TASK ITEM A.
Set down, word for word, the part of the Tarkovsky tribute review that opens with the words containing "With additional tracks" and closes with "wild. (TJ Norris)".
TASK ITEM B.
Answer these questions from the Tarkovsky tribute review:
(i) Which filmmaker is the collection dedicated to?
(ii) What format does the review say the release is not, despite its oversized package?
(iii) Which publication and date appear in the review's header line?
TASK ITEM C.
Continue the review of the Tarkovsky tribute compilation from its final sentence onward.

With additional tracks by logoplasm, Phillip Pietruschka, and
v. v. this is essential listening for any lover of cinema and various experiments with
sounds that are born in the wild. (TJ Norris)
AQUARIUS RECORDS (FEBRUARY 2004)
Despite the oversized package and the dedication to the amazing Russian
filmmaker Andrei Tarkovsky, this is not a DVD. Rather this is a collection of sound
artists and archivists who were commissioned to create a piece inspired by the
work of Tarkovsky. The majority of the artists in question have composed their
pieces as an homage to Tarkovsky's slow, but revelatory pacing of the narrative.

DATA LISTING.

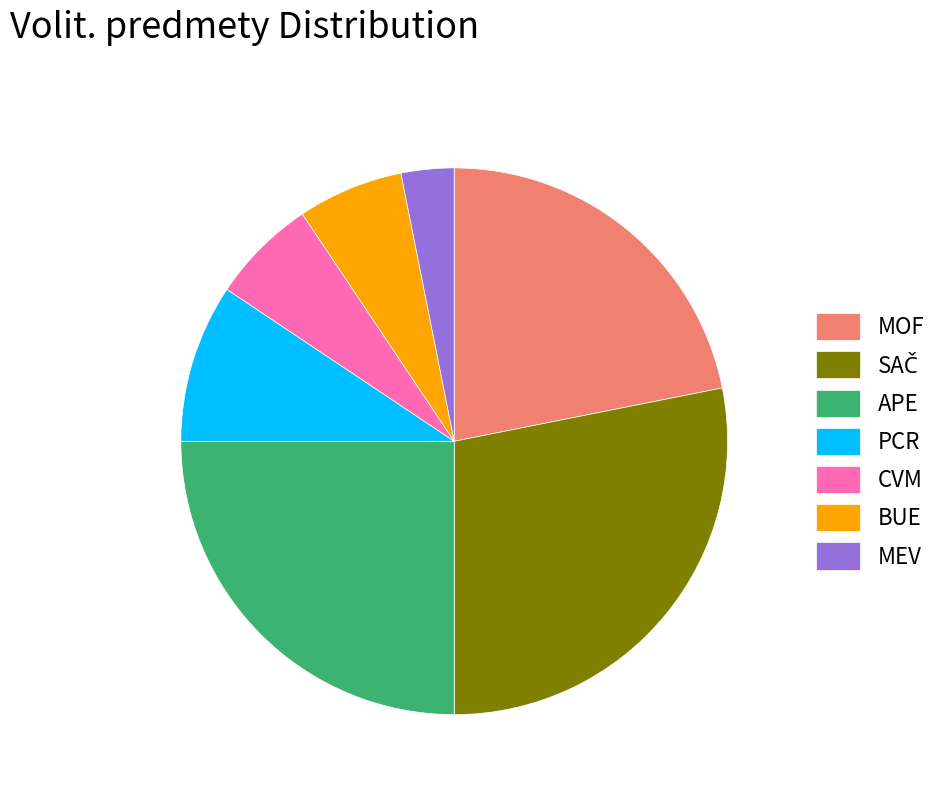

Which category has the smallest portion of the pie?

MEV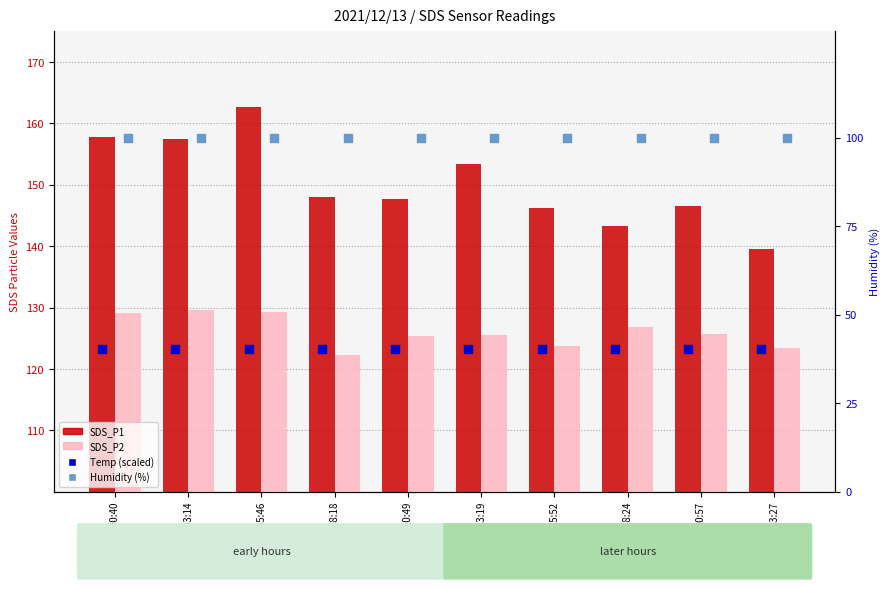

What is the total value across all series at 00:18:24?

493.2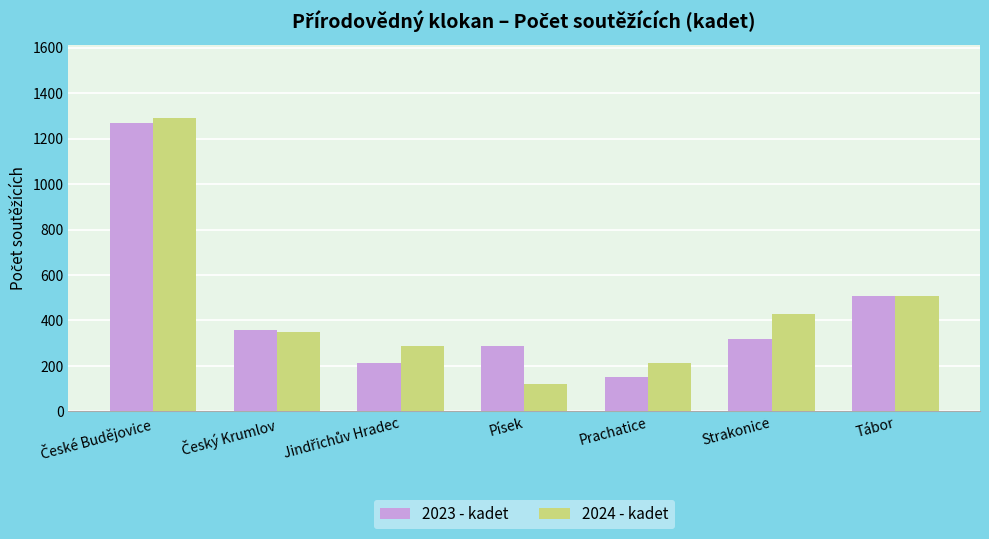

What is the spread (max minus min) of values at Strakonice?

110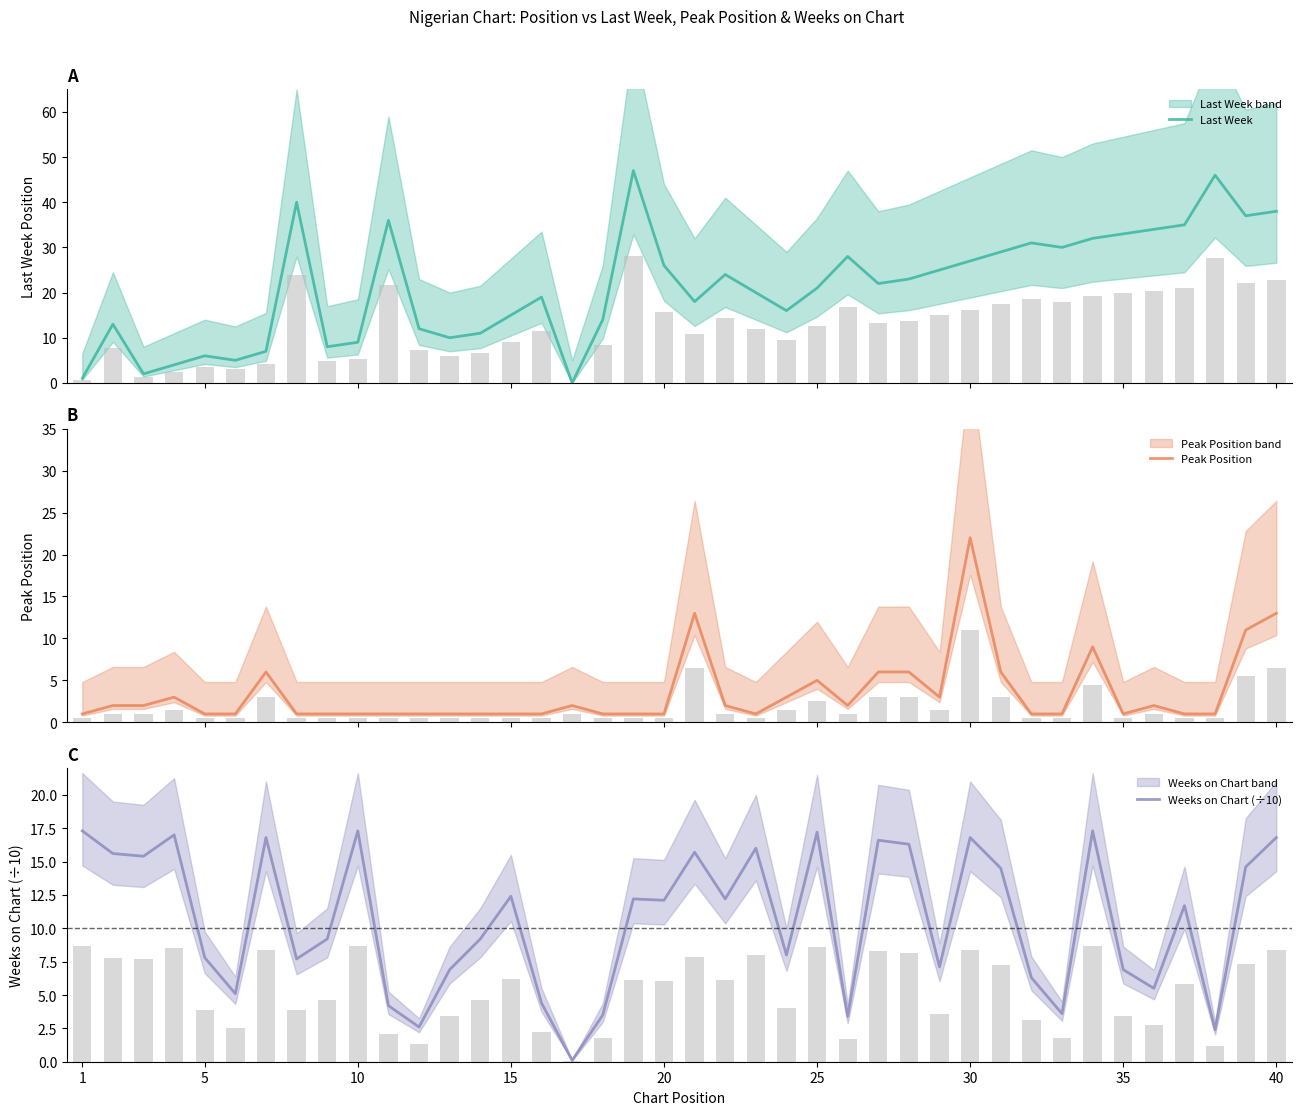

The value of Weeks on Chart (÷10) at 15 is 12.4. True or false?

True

* * *

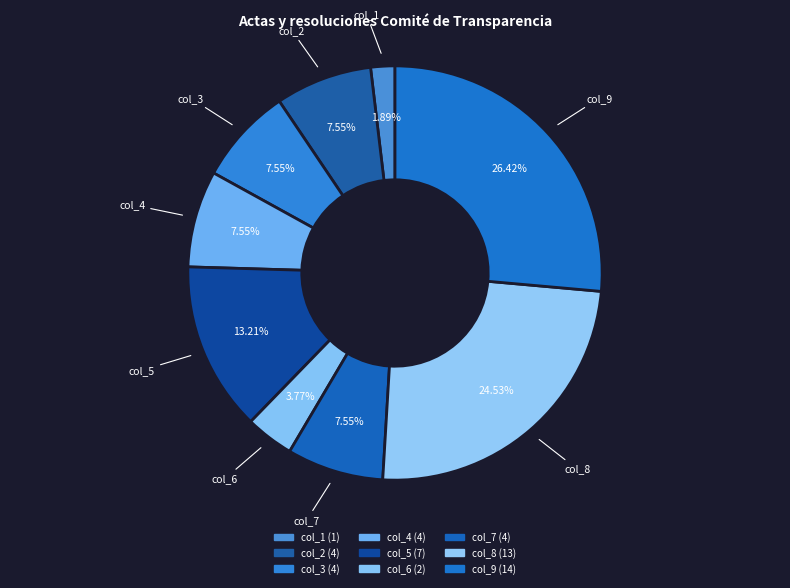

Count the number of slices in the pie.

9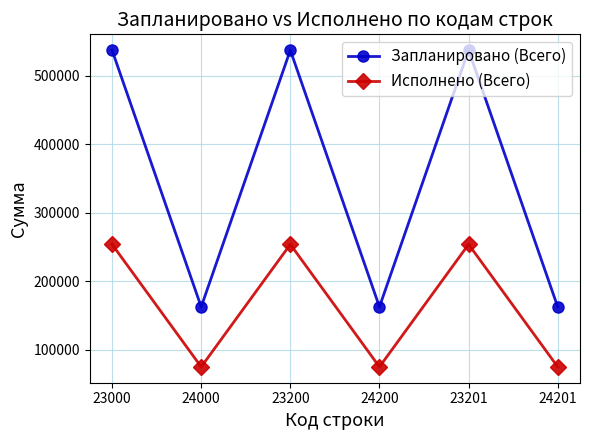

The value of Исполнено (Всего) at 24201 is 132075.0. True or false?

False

---

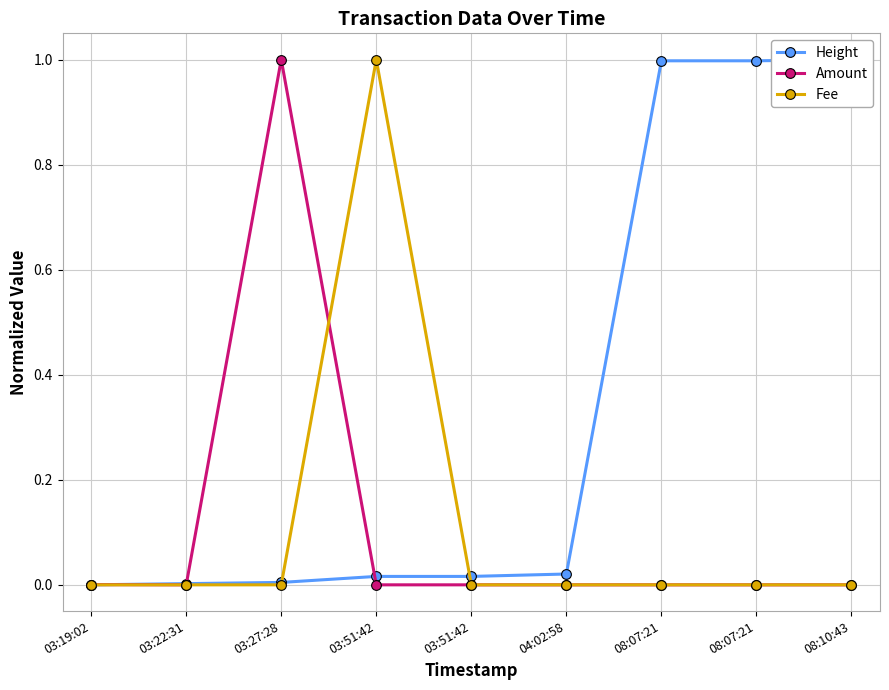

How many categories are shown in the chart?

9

EXPECTED OUTPUT A.
With additional tracks by logoplasm, Phillip Pietruschka, and
v. v. this is essential listening for any lover of cinema and various experiments with
sounds that are born in the wild. (TJ Norris)

EXPECTED OUTPUT B.
(i) Andrei Tarkovsky
(ii) A DVD
(iii) Aquarius Records, February 2004

EXPECTED OUTPUT C.
The atmospheres of the sublime, the psychologically horrific, and the
melancholic -- which all run through Tarkovsky's work -- speak boldly with Another
Kind Of Language as thick dronescapes molded from various field recordings of
rain, wind, and surf. There isn't anything overt about this comp that screams out
"TARKOVSKY!" with no obvious samples or quotations to be found within; rather,
this is a humble dronological tribute to the Russian filmmaker's amazing
sensibilities. The contributing artists run the gamut, from familiar AQ faves
MNortham, John Hudak, and Kiyoshi Mizutani, to lesser-knowns/unknowns Jon
Tulchin, Yannick Dauby, Dale Lloyd, RSundin, V.V. Magali Babin, Duul_Drv, Josh
Russell, Phillip Pietruschka, Sawako, and Logoplasm.